Terms of Endearment

Terms of Endearment

I love you. It's so simple to say which is why Susan and I say it to each other and to our children, grandchildren and family each and every day. It lets them know they always have our unconditional love and support no matter what. Always. Period. We're even starting to say it to close friends. At first it feels kind of awkward with friends but then if feels good. Try it. You'll like it.

Some people have difficulty expressing emotions and especially something so close to the heart. My father never said "I love you" to me. Maybe he said it to my sister since it would have been easier for him to say it to a daughter rather than a son. Honestly, I think this problem is very common for men of his generation. The "Greatest Generation" wasn't so great in this department, at least in our family.

He paid for my education without one word of complaint and that says I love you in a quiet way that I could understand especially after educating my own two children. The same goes for him constantly putting money in my frequently over-drafted bank account during my college years but he complained about that a lot. I had large Visa bills to pay for my daughter during my parental college bill paying years so Karma can be a big ol' bitch. My complaints also fell on deaf ears. I can't wait to see what happens in the next generation. I hope Karma comes back in a big way and that I'm here to see what happens.

Dad once wisely told me that "love flows down through the generations. A child can never repay a parent for all the parent does in providing for and raising a child. I could never repay my parents for all they did for me and you can never repay me for what I've done for you. The thank you to parent is when the child does the same for his or her child and so forth and so on into the future." This story really appeals to me and says I love you in a profound way that he couldn't express in 3 simple words.

When I was growing up my very expressive mother always told me she loved me and that I was her favorite child. (And who could blame her?) I felt very smug about this tidbit of information but was smart enough to keep it to myself. Later, as a young adult sharing childhood stories with my siblings, I was shocked when Johnny and Lou told me she'd said the same thing to each of them too.

In retrospect, she was ahead of her time. The millennial generation of my children was never in a competition that they didn't win a ribbon or a prize of some sort to "build self esteem". Maybe Mother wanted each of us to win the blue ribbon of parental approval. None of us had to think we were second or third best. I knew I was the most special kid during my formative years even though I never won ribbons or prizes at school, meets or sporting events.
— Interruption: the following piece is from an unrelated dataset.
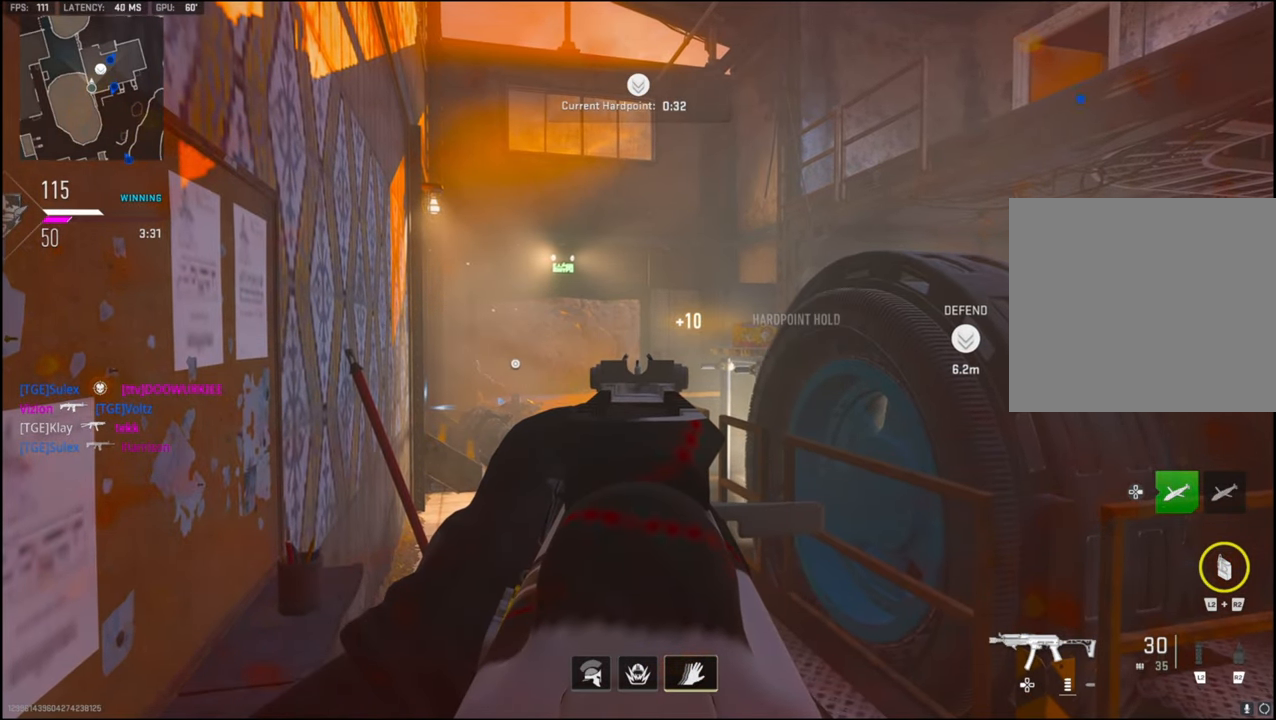
{"buttons": ["L1", "R3"], "left_stick": "up", "right_stick": "center", "events": [[117, "left_stick", "up"], [267, "R3", "down"]]}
Wait....I did win the the Pinewood Derby when I was a young Boy Scout. (More on scouting in a future posts. I quit scouting later after the older scouts tried to brand me at a camp out. Just as I ran into an electric fence. Looking for a left handed monkey wrench. Oh, I miss the good old days!) The Pinewood Derby trophy was the only trophy to ever grace my childhood room. Was it illegal to add a little lead in the bottom of the car? I have no idea. But when your Eagle Scout father may have (allegedly) helped his flopping around like a fish out of water son win the Pinewood Derby with a (very minor-don't judge) assist...that says I love you in spades. And if some goody-goody Eagle Scout with tons of trophys stored in his attic calls me to return that 1966 trophy, you'll have to come pry it out of my cold, dead, hands.
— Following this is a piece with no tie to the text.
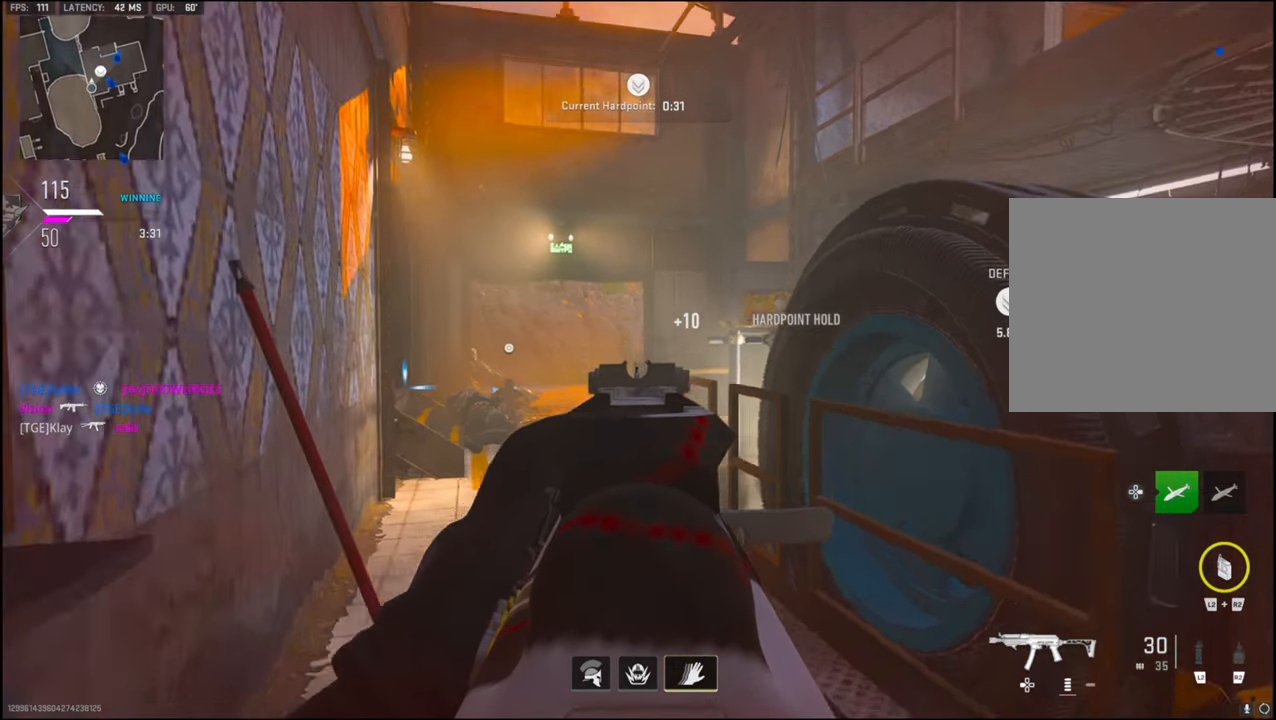
{"buttons": ["L1"], "left_stick": "left", "right_stick": "center", "events": [[100, "left_stick", "up-left"], [234, "right_stick", "up"], [284, "R3", "up"], [350, "right_stick", "center"], [384, "left_stick", "left"]]}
When my mother turned 65 and was getting a little sensitive about aging (she had been getting a little sensitive about aging for most of her adult life), I asked her how old she was at her birthday dinner. We were sitting around the table at a restaurant with our entire family and a few close friends, and of course I knew I was "poking the bear" with the question but I was still surprised at her answer.

"I'm 65 YOU FUCKING ASSHOLE!" she said with more than a little venom in her voice.

Then her pretty face softened and the sweetest smile came to her lips as she added, "But I only say that as a term of endearment!" Everyone started to breath again and they all restarted eating their dinner as we all laughed nervously.

You have to love my mother. I've asked many friends through then years if their mother has ever called them a "fucking asshole" as a "term of endearment" and so far no one has answered in the affirmative.

My brother, sister and I didn't have parents like anyone else's parents. Sure there are some things we missed from having world traveling, good looking, partying, social, outgoing folks who were often absent, who missed our school plays, sporting events and birthdays. But there are other things we gained like independence, a global and progressive view of the world and the ability to see things from a broader perspective than most of our friends. Who else wore a Nehru jacket (a gift from one of their travels abroad) on the playground in 6th grade at Woodard School? That was not my best look, by the way.

There are many ways to say I love you - some conventional, as I prefer to say it to my wife and children and grandchildren - and some very unconventional ways as my parents said and did them. But that's OK. I'm not really all that picky - l'll take them any fucking way I can get 'em.

I am my Mother and Father's son in some ways - I hope the best ways - after all.